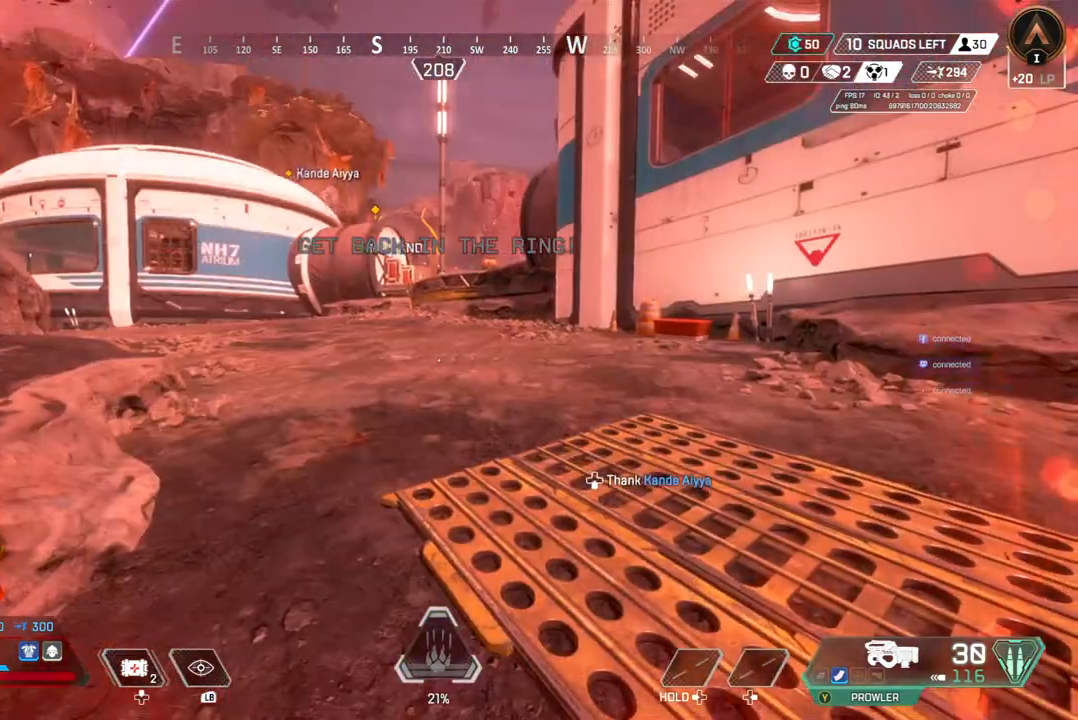
{"buttons": [], "left_stick": "center", "right_stick": "center", "events": []}
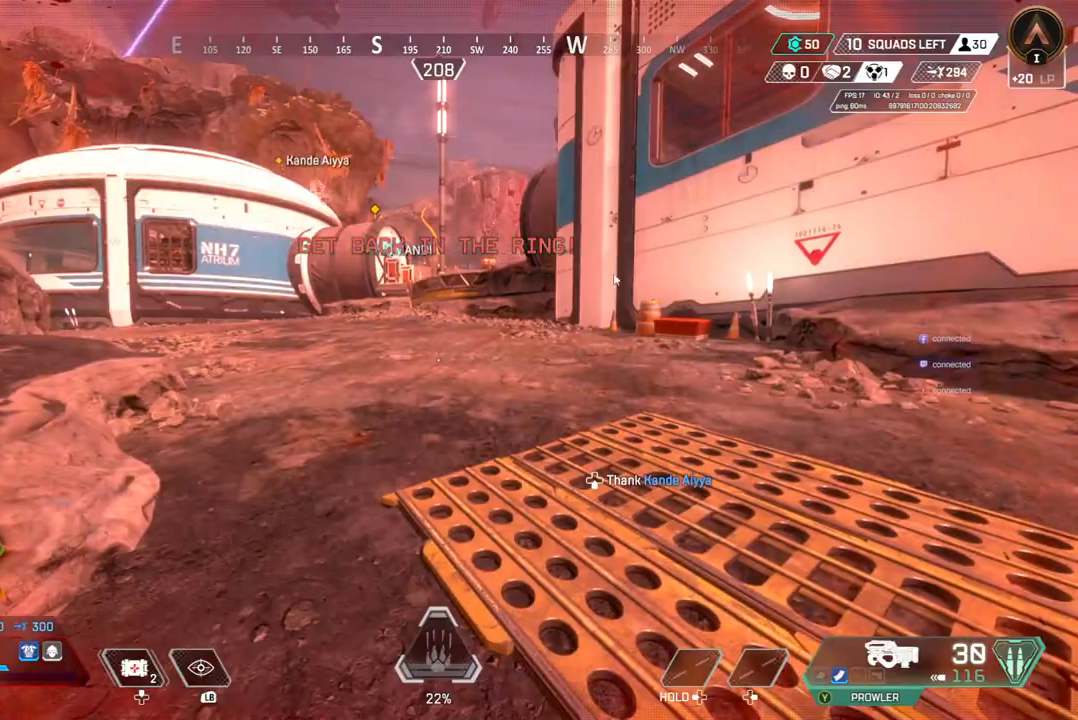
{"buttons": [], "left_stick": "up", "right_stick": "right", "events": [[233, "right_stick", "up-left"], [367, "left_stick", "up"], [433, "right_stick", "center"], [500, "right_stick", "right"]]}
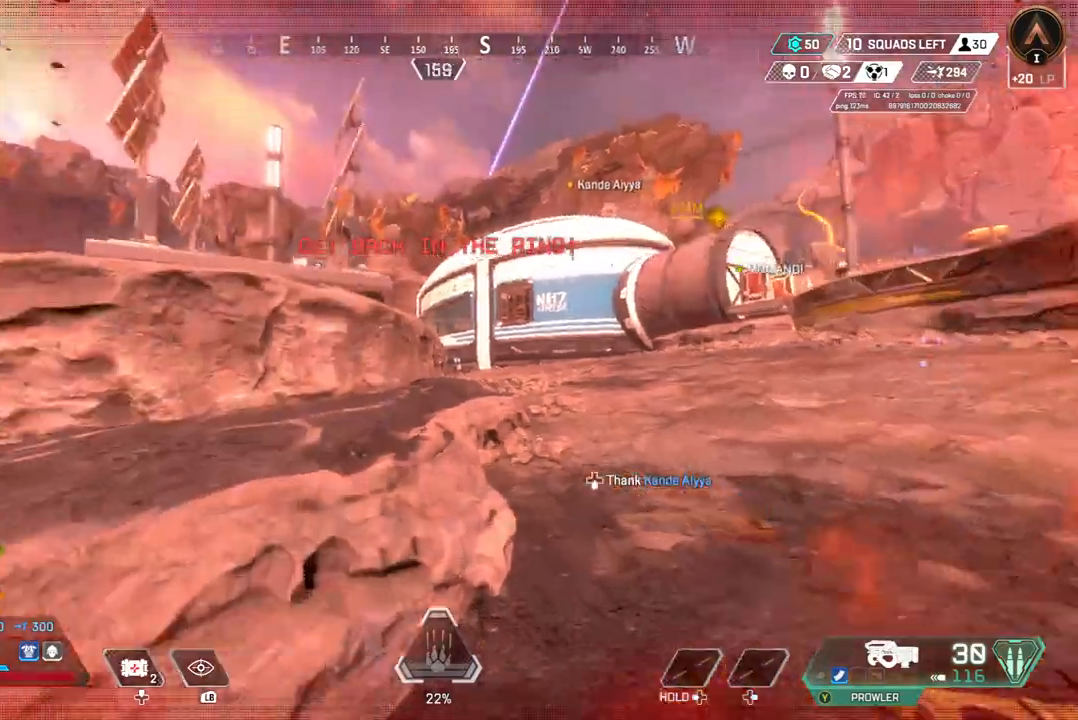
{"buttons": ["B"], "left_stick": "up", "right_stick": "center", "events": [[100, "right_stick", "center"], [300, "right_stick", "up-right"], [367, "B", "down"], [367, "right_stick", "center"]]}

* _Work task_: Reproduce the lines above letter for letter. The pictures stay behind.

* _Solution below_:
{"buttons": [], "left_stick": "center", "right_stick": "center", "events": []}
{"buttons": [], "left_stick": "up", "right_stick": "right", "events": [[233, "right_stick", "up-left"], [367, "left_stick", "up"], [433, "right_stick", "center"], [500, "right_stick", "right"]]}
{"buttons": ["B"], "left_stick": "up", "right_stick": "center", "events": [[100, "right_stick", "center"], [300, "right_stick", "up-right"], [367, "B", "down"], [367, "right_stick", "center"]]}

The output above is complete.